De fleurs et des arcs-en-ciel : Labyrinthe

À l'heure où j'écris cet article, le site Litteraction abrite un nombre important, et toujours croissant, d'histoires à lire et à jouer. Difficile pour le nouvel arrivant de s'y retrouver, de savoir par où commencer, malgré le phare bienveillant des prix Yaztromo. J'ai donc décidé d'ouvrir cette nouvelle rubrique pour mettre en avant des aventures, connues ou pas, primées ou non, récents ou anciennes, qui sont disponibles sur le site et que j'ai envie de faire partager au maximum de gens possibles.

Il s'agit d'une sélection subjective, qui n'engage que moi (ou tout autre rédacteur qui se plierait à l'exercice dans le futur), et, s'agissant de textes que j'apprécie particulièrement, les lignes qui vont suivre seront très probablement éclatantes de paillettes et d'adjectifs mélioratifs, d'où le titre. Je suis là pour dire du bien des choses que j'aime, sans honte ni vergogne, pas pour disséquer dans le détail un point-virgule manquant.

Cette introduction terminée, revenons à l'actualité, du moins l'actualité de la date qui est en haut de cet article. Fitz vient tout juste de gagner le Yaztromo d'or pour le troisième et dernier volet de sa saga Gloire Posthume, déjà récompensée à deux reprises. La logique serait donc d'en profiter pour faire une rétrospective complète sur ces trois volumes, en commençant par le premier.

Mais comme j'ai l'esprit de contradiction, je vais faire l'exact inverse. Et quel meilleur opposé, miroir, image inversée, antithèse, de Gloire Posthume, en particulier de sa première incarnation, que :

Labyrinthe

Un peu d'histoire

Labyrinthe est une aventure dont vous êtes le héros écrite par Outremer pour le prix Yaztromo 2007, après qu'il ait remporté celui de 2005. Elle affronta la première œuvre interactive d'un petit nouveau, un certain Fitz, nommé Les Sabres d'Eshnar, mouture originelle de ce qui deviendra Les Sabres d'Asguenn, alias Gloire Posthume 1.
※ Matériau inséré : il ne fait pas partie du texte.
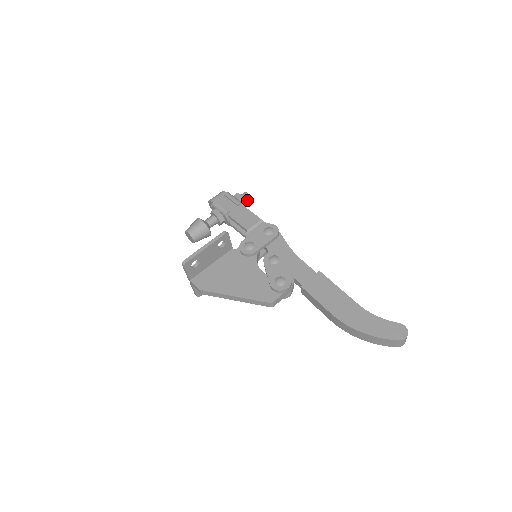
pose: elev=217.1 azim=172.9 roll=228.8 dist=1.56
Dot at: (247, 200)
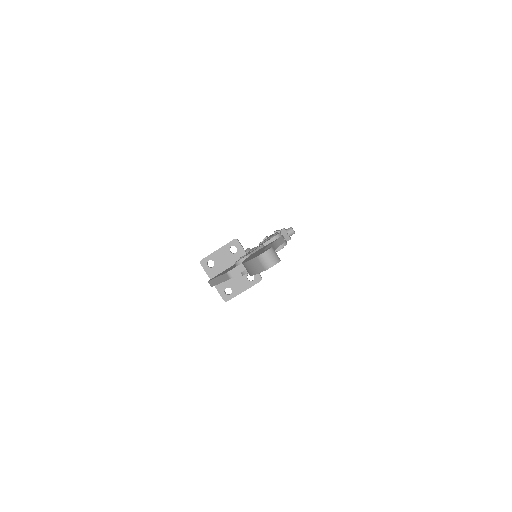
Dot at: (290, 232)
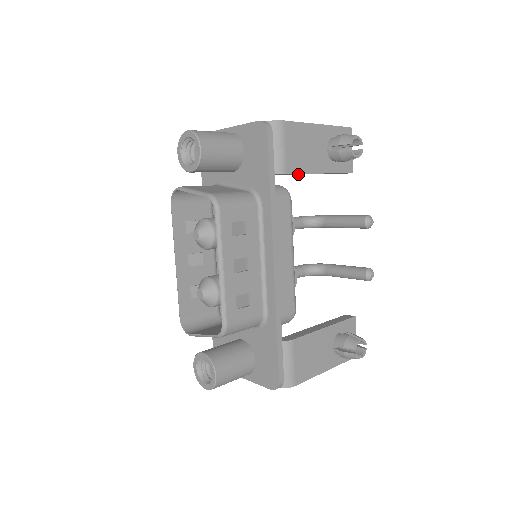
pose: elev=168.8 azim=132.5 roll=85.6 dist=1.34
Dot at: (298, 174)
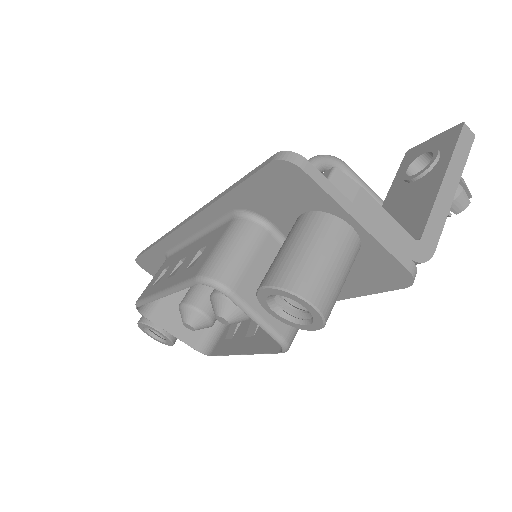
Dot at: occluded
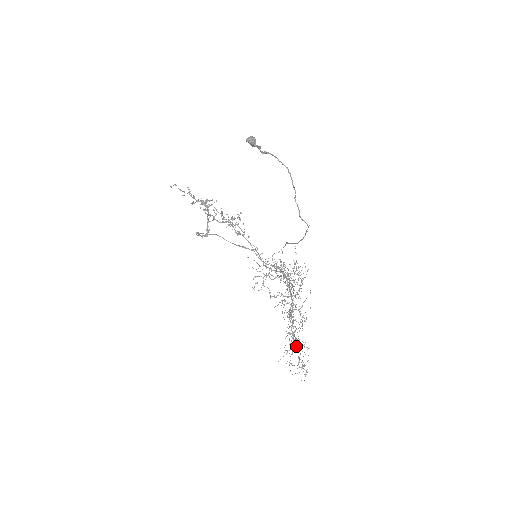
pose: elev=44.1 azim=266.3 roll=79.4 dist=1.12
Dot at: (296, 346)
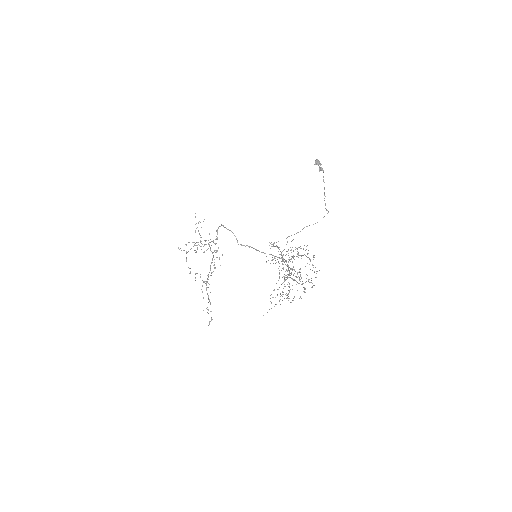
Dot at: occluded
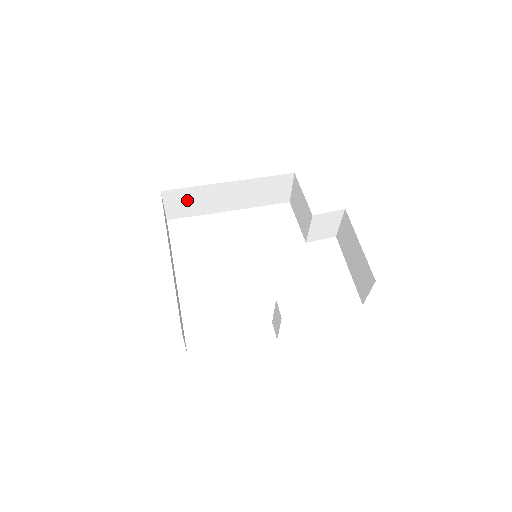
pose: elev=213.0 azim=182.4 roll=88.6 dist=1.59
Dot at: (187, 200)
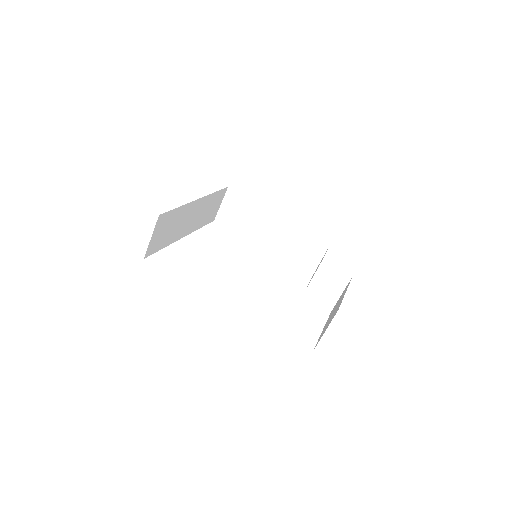
Dot at: (240, 211)
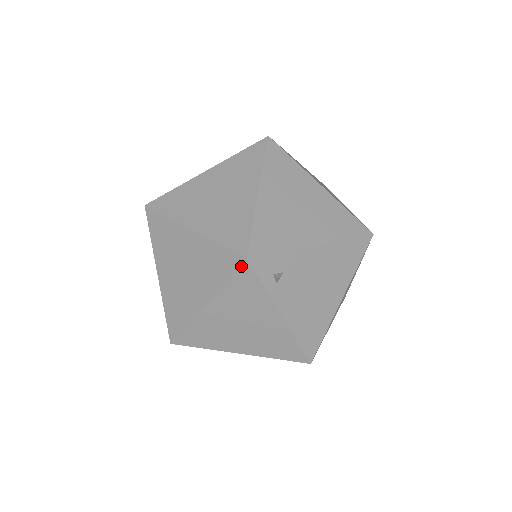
Le combat fut acharné, et symbolique à bien des niveaux. Le challenger inconnu contre le tenant du titre, héros contre héroïne, le passé simple contre le présent, avec hasard contre sans hasard, classique contre expérimental... Deux aventures d'excellente qualité, mais diamétralement opposées. Un duel de titans qui se conclue par la victoire de Fitz à un point près.

Je peux l'avouer maintenant : En attribuant 4 points à GP1 et 3 points à Labyrinthe, je peux être considéré, avec un peu de mauvaise foi et de folie des grandeurs, comme responsable de cette victoire et de cette défaite, car l'inversion de mon classement aurait changé la donne. Et d'un point de vue objectif, je le regrette pas. L'aventure de Fitz surclassait celle d'Outremer sur de nombreux points techniques, et en particulier la gestion de la difficulté (nous y reviendrons). Elle était plus solide, plus consistante, plus travaillée, plus aboutie.

Même aujourd'hui, si vous me demandez quelle était la meilleure des deux le plus objectivement possible, je continuerais à vous répondre « Les Sabres ». Mais maintenant, si vous m'interrogez sur laquelle de ces deux œuvres m'a le plus marqué, influencé, affecté mon style d'écriture et ma conception de la construction d'histoires interactives ?

Labyrinthe.

Sans aucun doute, sans aucune hésitation.

Les Sabres, c'est une aventure excellemment écrite, bien équilibrée, bien construite, polie, lissée, avec un scénario original et bien amené. Mais elle conserve une certaine dose de classicisme qui permet de rester en territoire connu, de garder des repères. Je pourrais pousser la philosophie en disant qu'elle est prisonnière de sa propre perfection : Elle est exactement ce qu'on attend d'une très bonne avh, mais la conséquence est justement que cela la prive de cette petite étincelle de folie, d'exubérance, d'imprévu.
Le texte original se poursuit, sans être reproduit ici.